New Paper Accepted: Continuous Management of Machine Learning-Based Application Behavior

October 31, 2024

Our paper entitled Continuous Management of Machine Learning-Based Application Behavior has been accepted for publication in the journal IEEE Transactions on Services Computing.

In this paper, we extend the methodology first proposed in E. Damiani, C. A. Ardagna, “Certified Machine-Learning Models”, in Proc. of SOFSEM 2020, Limassol, Cyprus, January 2020 and M. Anisetti, C. A. Ardagna, E. Damiani, P. G. Panero, “A Methodology for Non-Functional Property Evaluation of Machine Learning Models”, in Proc. of MEDES 2020, Virtual, November 2020 to manage the behavior of ML-based applications at run time.

In this paper, we face this hot research topic from a different perspective. Our goal is to ensure that the behavior of the ML-based application with respect to a given non-functional property remains stable over time. Existing approaches either

focus on a specific non-functional property (e.g., fairness) and ensure that the ML model supports the property over time, as new data points arrives for inference (or training, depending on the setting)
focus on functional management and ensure that the ML model/application has high accuracy (or other quality metrics) over time, as new data points arrives for inference (or training, depending on the setting)

Our approach

takes as input a quantitative, measurable definition of a non-functional property (e.g., variance for fairness)
relies on a set of trained ML models
selects one ML model to be used for inference, and continuously monitors the model: when it degrades in terms of the non-functional property, it is substituted with another ML model in the pool.

Model monitoring and substitution is based on a Dynamic Multi-Armed Bandit (Dynamic MAB). Let us start from a traditional MAB-based approach. It evaluates the ML models in terms of the non-functional property and retrieves the winning model: the winner is the one used by the application, substituting the previous one when its (non-functional) quality degrades. In our Dynamic MAB approach, ML models are evaluated in windows of execution traces (i.e., inference-time data points and the corresponding predictions). The Dynamic MAB automatically computes window termination, that is, when its decision is statistically significant. In addition, the Dynamic MAB maintains a tunable memory of past executions, to avoid re-instantiating the MAB at every window.

To summarize, the Dynamic MAB evaluates the ML models on the given execution traces in dynamically sized windows. At the end of each window, the winner model is put in production substituting the preceding one and ensuring stable non-functional behavior.

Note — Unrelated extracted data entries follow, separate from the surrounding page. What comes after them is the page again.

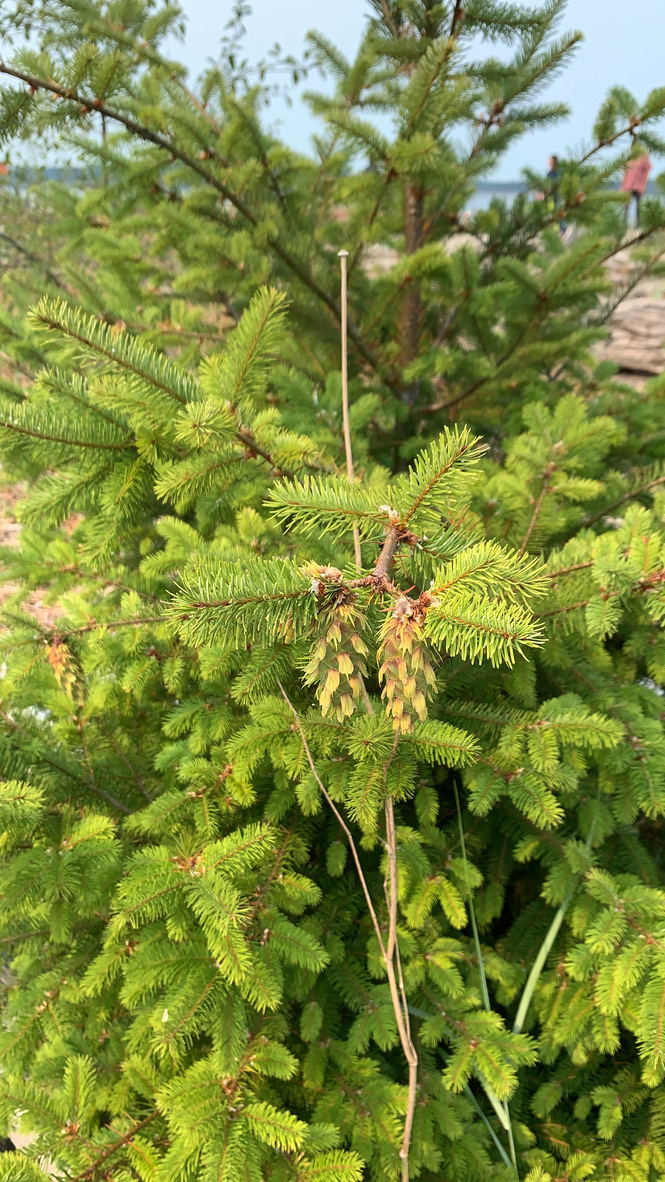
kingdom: Plantae
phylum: Tracheophyta
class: Pinopsida
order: Pinales
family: Pinaceae
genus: Pseudotsuga
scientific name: Pseudotsuga menziesii
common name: Douglas fir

What happens when the currently selected model is severely degrading but the window is not over yet? We introduce the notion of early substitution to solve this issue, fixing a substitution threshold for early substitution.

The following picture summarizes our approach.

The authors of the paper are: Marco Anisetti, Claudio A. Ardagna, Nicola Bena (me), Ernesto Damiani, and Paolo G. Panero.

Below is the full abstract.

Modern applications are increasingly driven by Machine Learning (ML) models and their non-deterministic behavior is affecting the entire application life cycle from design to operation. The pervasive adoption of ML is urgently calling for approaches that guarantee a stable non-functional behavior of ML-based applications over time and across model changes. To this aim, non-functional properties of ML models, such as privacy, confidentiality, fairness, and explainability, must be monitored, verified, and maintained. This need is even more pressing when modern applications operate in the cloud-edge continuum, increasing their complexity and dynamicity. Existing approaches mostly focus on i) implementing classifier selection solutions according to the functional behavior of ML models, ii) finding new algorithmic solutions to this need, such as continuous re-training. In this paper, we propose a multi-model approach built on dynamic classifier selection, where multiple ML models showing similar non-functional properties are available to the application and one model is selected at time according to (dynamic and unpredictable) contextual changes. Our solution goes beyond the state of the art by providing an architectural and methodological approach that continuously guarantees a stable non-functional behavior of ML-based applications, is applicable to any ML models, and is driven by non-functional properties assessed on the models themselves. It consists of a two-step process working during application operation, where model assessment verifies non-functional properties of ML models trained and selected at development time, and model substitution guarantees a continuous and stable support of non-functional properties. We experimentally evaluate our solution in a real-world scenario focusing on non-functional property fairness.